= Beginning of Section =

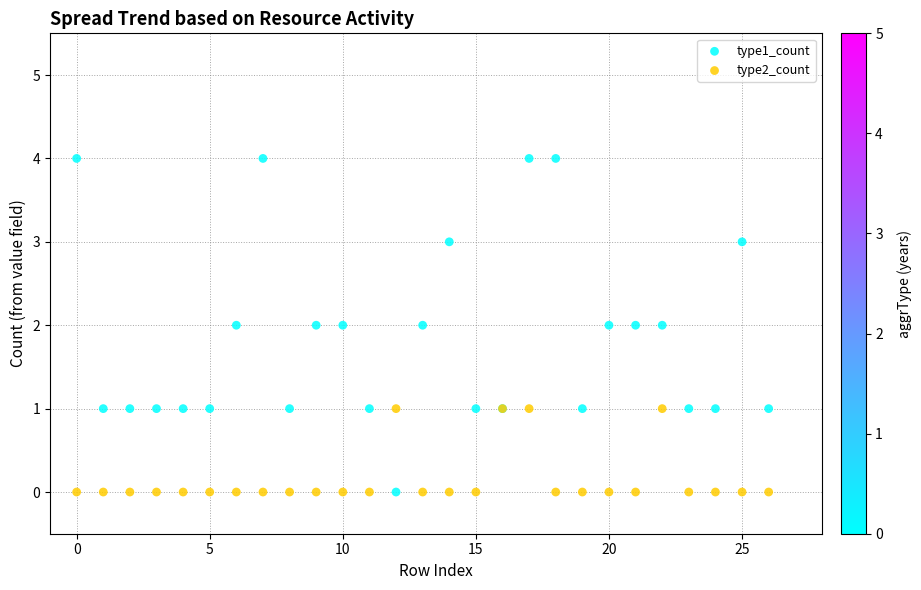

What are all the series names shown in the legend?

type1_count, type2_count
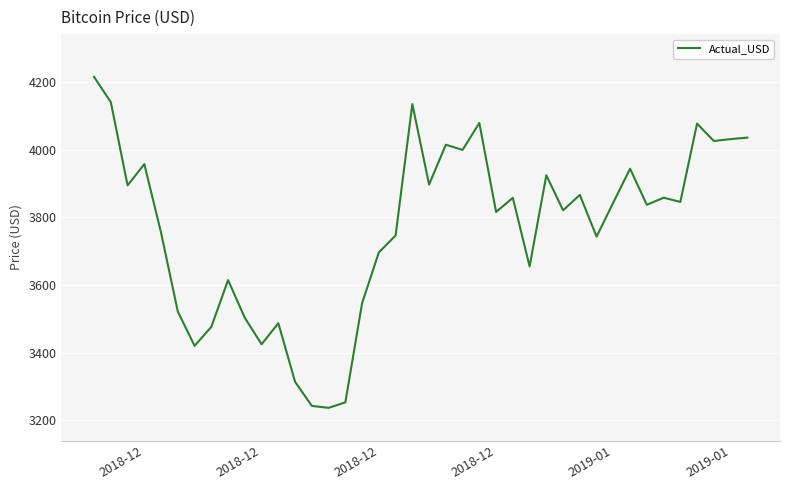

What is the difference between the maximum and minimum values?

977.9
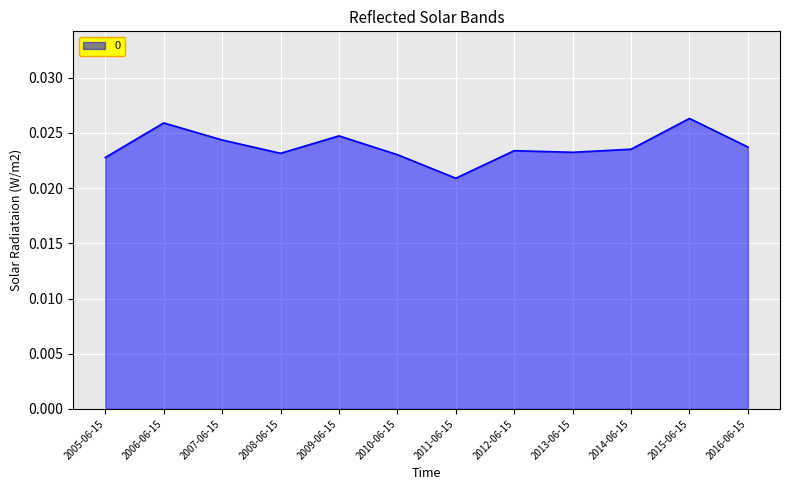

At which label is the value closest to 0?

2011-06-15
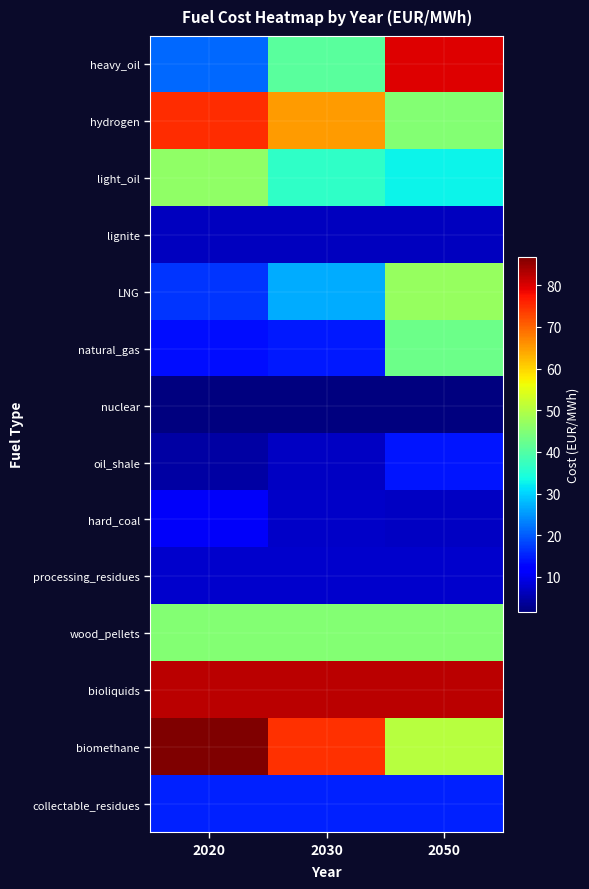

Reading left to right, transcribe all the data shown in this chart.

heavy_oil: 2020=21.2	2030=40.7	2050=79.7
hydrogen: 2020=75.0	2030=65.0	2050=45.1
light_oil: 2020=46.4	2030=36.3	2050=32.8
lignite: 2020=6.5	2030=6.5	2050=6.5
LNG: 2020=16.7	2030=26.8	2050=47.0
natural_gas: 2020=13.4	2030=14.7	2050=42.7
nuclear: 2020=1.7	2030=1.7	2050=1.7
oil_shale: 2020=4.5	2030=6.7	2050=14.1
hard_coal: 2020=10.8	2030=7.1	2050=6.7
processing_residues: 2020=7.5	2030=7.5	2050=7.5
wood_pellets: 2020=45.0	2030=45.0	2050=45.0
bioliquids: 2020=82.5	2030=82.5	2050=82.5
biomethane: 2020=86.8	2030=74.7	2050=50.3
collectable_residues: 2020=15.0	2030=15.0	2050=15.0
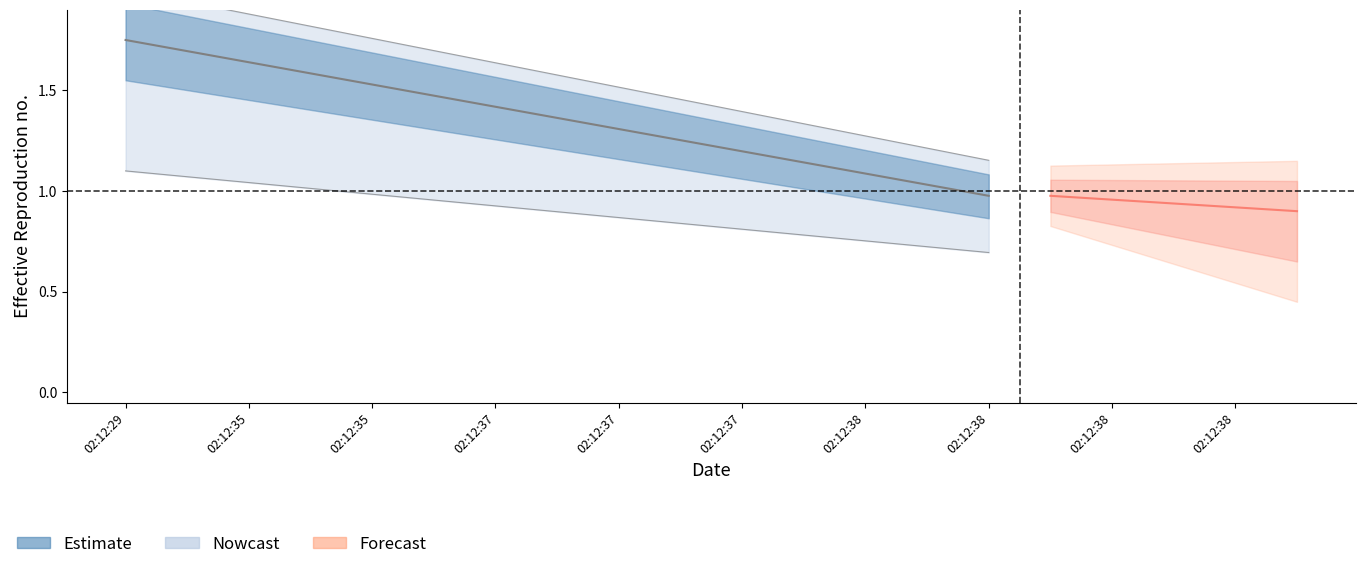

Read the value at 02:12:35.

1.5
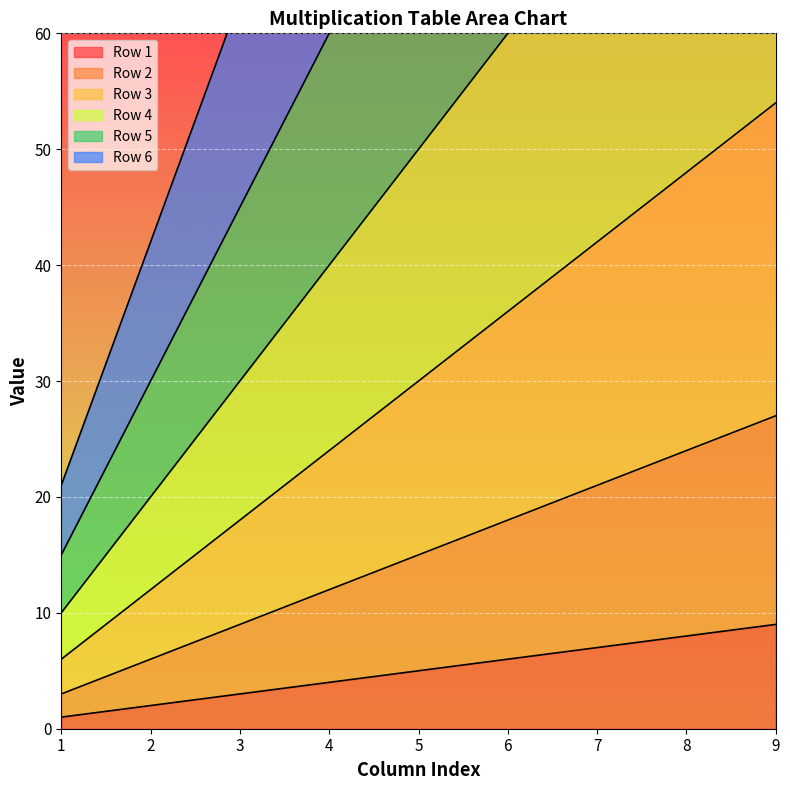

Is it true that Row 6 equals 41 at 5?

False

= End of Section =

### The task
Rewrite the rows above as a Markdown table with the columns "No." and "Line." Give each non-blank line its own numbered entry, and leave out the picture lines.

### Worked solution
| No. | Line |
|---|---|
| 1 | What are all the series names shown in the legend? |
| 2 | type1_count, type2_count |
| 3 | What is the difference between the maximum and minimum values? |
| 4 | 977.9 |
| 5 | At which label is the value closest to 0? |
| 6 | 2011-06-15 |
| 7 | Reading left to right, transcribe all the data shown in this chart. |
| 8 | heavy_oil: 2020=21.2	2030=40.7	2050=79.7 |
| 9 | hydrogen: 2020=75.0	2030=65.0	2050=45.1 |
| 10 | light_oil: 2020=46.4	2030=36.3	2050=32.8 |
| 11 | lignite: 2020=6.5	2030=6.5	2050=6.5 |
| 12 | LNG: 2020=16.7	2030=26.8	2050=47.0 |
| 13 | natural_gas: 2020=13.4	2030=14.7	2050=42.7 |
| 14 | nuclear: 2020=1.7	2030=1.7	2050=1.7 |
| 15 | oil_shale: 2020=4.5	2030=6.7	2050=14.1 |
| 16 | hard_coal: 2020=10.8	2030=7.1	2050=6.7 |
| 17 | processing_residues: 2020=7.5	2030=7.5	2050=7.5 |
| 18 | wood_pellets: 2020=45.0	2030=45.0	2050=45.0 |
| 19 | bioliquids: 2020=82.5	2030=82.5	2050=82.5 |
| 20 | biomethane: 2020=86.8	2030=74.7	2050=50.3 |
| 21 | collectable_residues: 2020=15.0	2030=15.0	2050=15.0 |
| 22 | Read the value at 02:12:35. |
| 23 | 1.5 |
| 24 | Is it true that Row 6 equals 41 at 5? |
| 25 | False |